I bought Dragon NaturallySpeaking Professional in 2019. It was $700. I justified it as a productivity investment. I used it for about three months before I stopped.
Not because it was bad. Because it was annoying.
Here is the honest comparison between Dragon and what I am using now.
The Dragon Experience
Dragon is impressive software. The accuracy on trained profiles is legitimately excellent — better than anything else available in 2019, and the desktop dictation market has not exactly exploded since then.
But the friction is real:
Training time. Dragon asks you to read passages for 10-30 minutes to build your voice profile. The more you train, the better it gets. That is fine for people who dictate hours per day. For occasional use, it is a tax that never feels worth it.
Process coupling. Dragon works best when it is deeply integrated — Dragon-aware apps, dictation commands, custom vocabulary. When you work across many apps (browser, Slack, VS Code, terminals), the experience is inconsistent. Some windows work great. Some do not.
The update cycle. Nuance (now Microsoft) sold Dragon as a perpetual license but charged for major version upgrades. Dragon Professional Individual 15 came out in 2020. If you wanted the improvements, that was another $300-400. The subscription version (Dragon Anywhere) is $15/month — $180/year — for a cloud product that still requires a desktop client.
CPU load. Dragon runs a language model continuously in the background.
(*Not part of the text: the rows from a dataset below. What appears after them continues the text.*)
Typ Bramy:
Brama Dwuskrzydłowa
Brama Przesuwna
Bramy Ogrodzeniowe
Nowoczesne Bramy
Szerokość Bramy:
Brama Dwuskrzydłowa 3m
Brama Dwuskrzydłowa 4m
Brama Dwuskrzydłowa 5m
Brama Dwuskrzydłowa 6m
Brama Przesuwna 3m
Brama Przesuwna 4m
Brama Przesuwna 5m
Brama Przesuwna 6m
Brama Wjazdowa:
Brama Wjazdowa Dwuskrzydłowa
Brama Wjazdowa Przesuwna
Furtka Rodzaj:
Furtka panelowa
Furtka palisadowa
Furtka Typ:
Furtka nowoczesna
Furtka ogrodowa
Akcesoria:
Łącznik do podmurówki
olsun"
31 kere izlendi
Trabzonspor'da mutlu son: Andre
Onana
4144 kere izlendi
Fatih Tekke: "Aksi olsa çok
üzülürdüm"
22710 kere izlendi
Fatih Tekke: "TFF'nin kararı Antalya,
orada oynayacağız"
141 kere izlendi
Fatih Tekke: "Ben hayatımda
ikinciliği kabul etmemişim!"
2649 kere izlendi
On older hardware, you feel it.
What Groq Whisper Costs
Groq's Whisper API pricing (as of 2026) is $0.02 per hour of audio transcribed.
Let that settle in.
If you dictate aggressively — say, 2 hours of actual speaking per workday, 5 days a week — that is $0.04/day, $0.20/week, roughly $10/year.
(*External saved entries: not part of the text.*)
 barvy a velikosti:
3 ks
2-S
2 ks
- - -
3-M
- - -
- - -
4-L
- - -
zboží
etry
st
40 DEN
Most people dictate far less than that. A realistic number for someone using voice for Slack messages, quick notes, and occasional longer documents is probably 15-30 minutes of audio per day. That works out to about $1-2/month.
There is no subscription. No annual renewal. No upgrade required to access the current model. You pay per second of audio, you get the transcription, done.
Accuracy: Honest Numbers
Dragon (trained) vs Groq Whisper (zero training):
Everyday speech: Dragon wins by a small margin, maybe 1-2%. Both are in the high 90s. The difference is not meaningful in practice.
Technical terms: This surprised me. Whisper handles technical vocabulary well out of the box — API names, programming terms, product names. Dragon required adding custom vocabulary for anything unusual. Whisper seems to have absorbed enough technical text in training to handle most of what a developer or knowledge worker would say.
Names and proper nouns: Dragon wins here, especially after training. Whisper sometimes mishears uncommon names. This is the most noticeable accuracy gap.
Accents and speaking styles: Whisper is trained on a huge multilingual dataset. It handles non-native English speakers and regional accents noticeably better than Dragon did in my testing.
Punctuation: Both add punctuation automatically. Whisper's punctuation is slightly more erratic. Dragon's dictation commands ("period," "new line") give more control. Whisper does not take inline commands.
What You Lose
Being honest about the gaps:
- No voice commands. Dragon lets you say "select that" or "scratch that" or "new line." Whisper gives you text, nothing else.
- No continuous dictation mode. Dragon can run in always-listening mode. Whisper is push-to-talk.
- Slightly lower accuracy on proper nouns without training data.
- Latency of 0.5-1.5 seconds per utterance (network round trip). Dragon processes locally so latency is near-zero on good hardware.
What You Gain
- Zero setup. No training, no profiles, no installation of a 4GB application.
- Works on any machine. The app is small, the model lives in the cloud.
- Works across every application. Dictate into Slack, VS Code, terminals, browsers — anything with a text input.
- Costs almost nothing.
- No vendor lock-in to a perpetual license that may not be supported in future OS versions.
The Bottom Line
If you dictate for a living — medical transcription, legal work, all-day heavy use — Dragon's accuracy and command system may still justify the price.
For everyone else: a Groq Whisper-powered app is faster to set up, cheaper to run, works everywhere, and is accurate enough that you will not notice the difference on a normal day.
The app I switched to is Dictate for Windows. It uses Groq Whisper under the hood, runs in the system tray, and gets out of the way. The hotkey is the whole interface.
I have not thought about Dragon since.